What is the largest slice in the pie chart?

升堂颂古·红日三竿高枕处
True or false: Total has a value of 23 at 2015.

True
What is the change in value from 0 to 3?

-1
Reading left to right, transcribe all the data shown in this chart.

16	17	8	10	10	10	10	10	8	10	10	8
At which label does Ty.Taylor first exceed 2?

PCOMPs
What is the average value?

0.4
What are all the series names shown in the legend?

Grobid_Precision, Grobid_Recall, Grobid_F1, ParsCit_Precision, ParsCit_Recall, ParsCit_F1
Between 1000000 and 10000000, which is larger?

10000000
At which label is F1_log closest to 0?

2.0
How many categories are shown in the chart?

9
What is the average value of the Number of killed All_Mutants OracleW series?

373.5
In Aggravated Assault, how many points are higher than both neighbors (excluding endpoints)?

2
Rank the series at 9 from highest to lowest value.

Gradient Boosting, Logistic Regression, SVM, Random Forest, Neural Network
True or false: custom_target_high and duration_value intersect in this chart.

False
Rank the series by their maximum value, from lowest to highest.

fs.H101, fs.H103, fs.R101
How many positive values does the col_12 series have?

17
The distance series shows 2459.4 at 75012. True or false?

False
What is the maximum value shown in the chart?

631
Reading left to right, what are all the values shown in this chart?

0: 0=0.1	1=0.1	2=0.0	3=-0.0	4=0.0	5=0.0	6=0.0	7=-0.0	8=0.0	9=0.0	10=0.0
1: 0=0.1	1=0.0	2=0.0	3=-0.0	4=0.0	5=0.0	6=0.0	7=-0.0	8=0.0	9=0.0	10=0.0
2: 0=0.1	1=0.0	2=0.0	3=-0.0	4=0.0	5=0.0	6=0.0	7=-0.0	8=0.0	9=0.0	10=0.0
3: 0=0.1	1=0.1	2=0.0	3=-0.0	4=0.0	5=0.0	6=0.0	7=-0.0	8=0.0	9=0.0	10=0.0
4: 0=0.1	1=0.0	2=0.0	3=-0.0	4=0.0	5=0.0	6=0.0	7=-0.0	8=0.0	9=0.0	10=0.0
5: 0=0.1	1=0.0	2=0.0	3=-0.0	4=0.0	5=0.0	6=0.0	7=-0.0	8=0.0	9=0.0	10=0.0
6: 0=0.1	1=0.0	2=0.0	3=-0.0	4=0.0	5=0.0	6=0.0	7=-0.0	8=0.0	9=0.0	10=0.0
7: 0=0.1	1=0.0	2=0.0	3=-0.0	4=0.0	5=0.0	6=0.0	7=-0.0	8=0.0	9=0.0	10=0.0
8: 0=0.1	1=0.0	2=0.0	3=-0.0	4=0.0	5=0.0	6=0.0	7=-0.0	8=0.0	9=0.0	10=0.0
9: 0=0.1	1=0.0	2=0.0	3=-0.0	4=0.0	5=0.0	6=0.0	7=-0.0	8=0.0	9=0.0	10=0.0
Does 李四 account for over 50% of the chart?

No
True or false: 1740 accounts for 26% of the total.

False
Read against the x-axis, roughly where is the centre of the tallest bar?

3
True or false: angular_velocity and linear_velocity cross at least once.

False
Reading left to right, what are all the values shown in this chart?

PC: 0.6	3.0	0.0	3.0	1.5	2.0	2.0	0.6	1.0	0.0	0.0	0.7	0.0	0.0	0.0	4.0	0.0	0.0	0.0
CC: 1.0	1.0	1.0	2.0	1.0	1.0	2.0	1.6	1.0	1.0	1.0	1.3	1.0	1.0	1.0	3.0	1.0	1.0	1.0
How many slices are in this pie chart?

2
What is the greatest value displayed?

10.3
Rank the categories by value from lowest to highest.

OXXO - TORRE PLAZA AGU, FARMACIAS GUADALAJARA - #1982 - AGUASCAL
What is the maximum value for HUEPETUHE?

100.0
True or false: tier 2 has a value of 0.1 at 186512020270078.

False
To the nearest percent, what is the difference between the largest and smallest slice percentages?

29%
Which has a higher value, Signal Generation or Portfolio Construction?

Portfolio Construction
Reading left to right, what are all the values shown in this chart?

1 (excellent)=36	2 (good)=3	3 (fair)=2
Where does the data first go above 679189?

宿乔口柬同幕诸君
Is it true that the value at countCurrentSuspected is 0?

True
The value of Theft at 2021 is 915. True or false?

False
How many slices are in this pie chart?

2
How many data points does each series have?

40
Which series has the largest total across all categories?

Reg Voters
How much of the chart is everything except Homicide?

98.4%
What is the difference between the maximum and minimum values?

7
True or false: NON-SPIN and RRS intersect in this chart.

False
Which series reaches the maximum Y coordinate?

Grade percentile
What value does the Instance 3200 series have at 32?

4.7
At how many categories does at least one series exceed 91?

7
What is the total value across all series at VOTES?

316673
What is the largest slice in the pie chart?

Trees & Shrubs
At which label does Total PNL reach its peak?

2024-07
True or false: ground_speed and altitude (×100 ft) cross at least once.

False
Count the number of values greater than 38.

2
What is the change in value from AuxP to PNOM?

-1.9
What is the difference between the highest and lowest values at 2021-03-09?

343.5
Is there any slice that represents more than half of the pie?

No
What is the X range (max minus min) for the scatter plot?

......

- Description of the task:
Can you return, word for word, the lines of the items above from the line with "Trees & Shrubs" through the final line of the items, with both ends included?

- Solution for this task:
Trees & Shrubs
At which label does Total PNL reach its peak?

2024-07
True or false: ground_speed and altitude (×100 ft) cross at least once.

False
Count the number of values greater than 38.

2
What is the change in value from AuxP to PNOM?

-1.9
What is the difference between the highest and lowest values at 2021-03-09?

343.5
Is there any slice that represents more than half of the pie?

No
What is the X range (max minus min) for the scatter plot?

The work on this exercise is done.